What does the correlation coefficient r NOT tell you?
It does not describe slope, shape, or linearity of a relationship.
When is correlation misleading?
When x and y are not independent (pseudoreplication).
Why is correlation inappropriate for non-linear data?
r only measures linear relationships.
How do outliers affect correlation?
Outliers can strongly distort r.
Why can subgroups/clusters mislead correlation?
Groups can artificially inflate or mask the true association.
Why shouldn’t you extrapolate correlation beyond your data range?
r is only valid within the observed x–y range.
Does correlation imply causation?
No — correlation never proves causation.
What is a statistical model?
A mathematical representation of a relationship: outcome = model + error.
What is assumed normally distributed in regression models?
The error, not necessarily the outcome variable.
What are residuals?
Differences between each data point and the model prediction (e.g., mean).

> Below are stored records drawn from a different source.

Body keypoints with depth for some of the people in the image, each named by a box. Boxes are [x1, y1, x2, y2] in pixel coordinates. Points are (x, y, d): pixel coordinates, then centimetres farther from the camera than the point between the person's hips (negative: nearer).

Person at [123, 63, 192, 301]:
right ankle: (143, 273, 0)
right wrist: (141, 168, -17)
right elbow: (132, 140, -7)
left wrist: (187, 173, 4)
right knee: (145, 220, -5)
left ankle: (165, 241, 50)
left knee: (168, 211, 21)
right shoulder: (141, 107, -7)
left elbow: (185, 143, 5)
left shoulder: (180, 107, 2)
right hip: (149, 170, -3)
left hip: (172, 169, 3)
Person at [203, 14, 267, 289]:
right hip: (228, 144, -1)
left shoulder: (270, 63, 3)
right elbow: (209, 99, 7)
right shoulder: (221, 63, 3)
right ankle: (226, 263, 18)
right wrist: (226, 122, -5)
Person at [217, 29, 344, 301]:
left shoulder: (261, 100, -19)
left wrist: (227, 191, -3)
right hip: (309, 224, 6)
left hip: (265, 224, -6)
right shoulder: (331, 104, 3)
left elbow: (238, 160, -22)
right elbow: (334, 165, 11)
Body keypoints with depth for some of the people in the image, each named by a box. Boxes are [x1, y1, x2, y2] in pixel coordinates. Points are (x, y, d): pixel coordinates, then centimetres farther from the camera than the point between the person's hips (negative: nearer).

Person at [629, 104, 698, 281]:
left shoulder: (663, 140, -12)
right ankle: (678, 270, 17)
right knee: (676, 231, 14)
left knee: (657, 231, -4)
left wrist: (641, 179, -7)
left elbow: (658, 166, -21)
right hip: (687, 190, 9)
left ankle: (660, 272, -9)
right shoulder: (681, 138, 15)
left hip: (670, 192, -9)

What does the mean minimise in modelling?
The sum of squared residuals (SSR).
What does simple linear regression model?
The linear relationship between y (dependent) and x (independent).
What does the slope coefficient b₁ represent?

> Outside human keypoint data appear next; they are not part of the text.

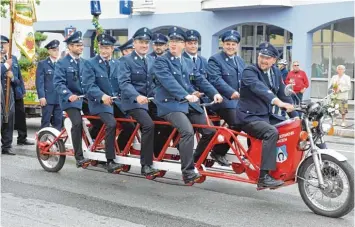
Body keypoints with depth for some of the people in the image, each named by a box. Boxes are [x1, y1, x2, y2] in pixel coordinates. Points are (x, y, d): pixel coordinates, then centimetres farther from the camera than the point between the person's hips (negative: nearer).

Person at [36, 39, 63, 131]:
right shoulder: (42, 64, 3)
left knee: (58, 121, 6)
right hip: (48, 98, -3)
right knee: (46, 121, -1)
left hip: (60, 98, 4)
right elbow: (39, 81, -3)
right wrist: (41, 96, -12)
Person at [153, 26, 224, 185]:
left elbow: (200, 80, 12)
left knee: (210, 131, 0)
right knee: (187, 131, -29)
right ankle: (188, 171, -19)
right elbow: (169, 82, -19)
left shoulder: (189, 63, 18)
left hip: (189, 104, 7)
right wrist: (186, 95, -32)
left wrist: (214, 93, -4)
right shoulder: (161, 61, -4)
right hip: (170, 104, -7)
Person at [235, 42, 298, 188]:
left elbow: (283, 94, 13)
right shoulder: (249, 72, -13)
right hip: (249, 117, -8)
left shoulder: (275, 72, 11)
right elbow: (259, 88, -33)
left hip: (267, 115, 8)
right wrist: (277, 102, -50)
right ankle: (264, 177, -33)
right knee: (272, 132, -32)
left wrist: (295, 116, 4)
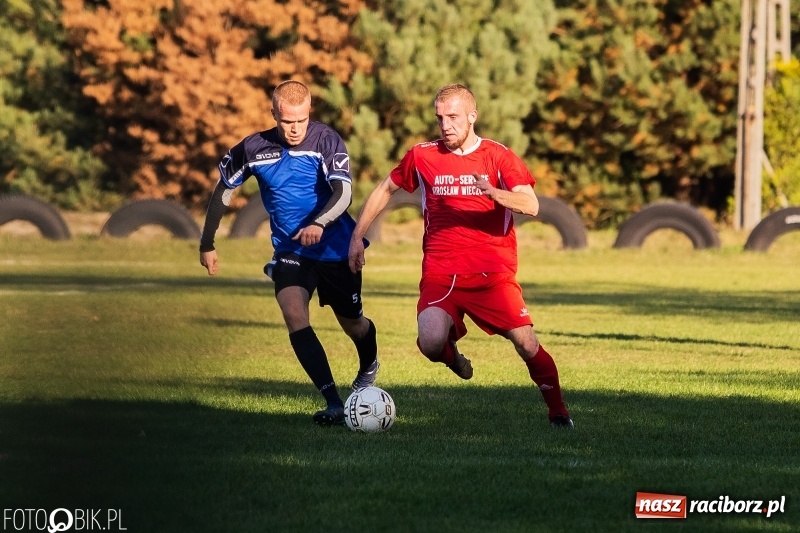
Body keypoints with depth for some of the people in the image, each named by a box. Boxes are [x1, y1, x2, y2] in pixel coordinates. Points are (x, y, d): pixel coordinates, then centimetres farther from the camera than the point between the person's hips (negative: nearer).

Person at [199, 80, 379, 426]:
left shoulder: (326, 140, -16)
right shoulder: (253, 148, -8)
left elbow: (343, 192, -27)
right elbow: (223, 190, 6)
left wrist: (320, 223, -46)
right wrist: (207, 244, 9)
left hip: (336, 248, -1)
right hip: (290, 251, 1)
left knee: (352, 323, 13)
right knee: (294, 315, -24)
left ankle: (368, 367, 51)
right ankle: (334, 404, -26)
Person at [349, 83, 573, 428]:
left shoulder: (498, 156, 1)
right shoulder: (422, 157, 6)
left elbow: (531, 205, -11)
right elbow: (385, 190, 20)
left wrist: (493, 193, -29)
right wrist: (357, 237, 15)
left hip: (492, 272, -1)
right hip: (440, 274, 1)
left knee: (525, 341, -12)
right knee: (431, 344, -24)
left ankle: (558, 412, 9)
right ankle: (451, 355, 14)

Change in y for each 1-unit change in x.
What does SST represent?
Total variability in the dependent variable.
What does SSM represent?
Variability explained by the regression model.
What does SSR represent?
Residual unexplained variability (error).
What is R²?
The proportion of total variability in y explained by x: R² = SSM / SST.
How is model fit tested?
Using an F-ratio: F = MS_model / MS_residual.
How is the significance of the slope b₁ tested?
t = b₁ / SE(b₁), with df = N − 2.
What does homoscedasticity mean?
Residual variance is similar across all x values.
Name three ways to reduce bias in a study.
Double-blinding, coded treatments, coded analysis.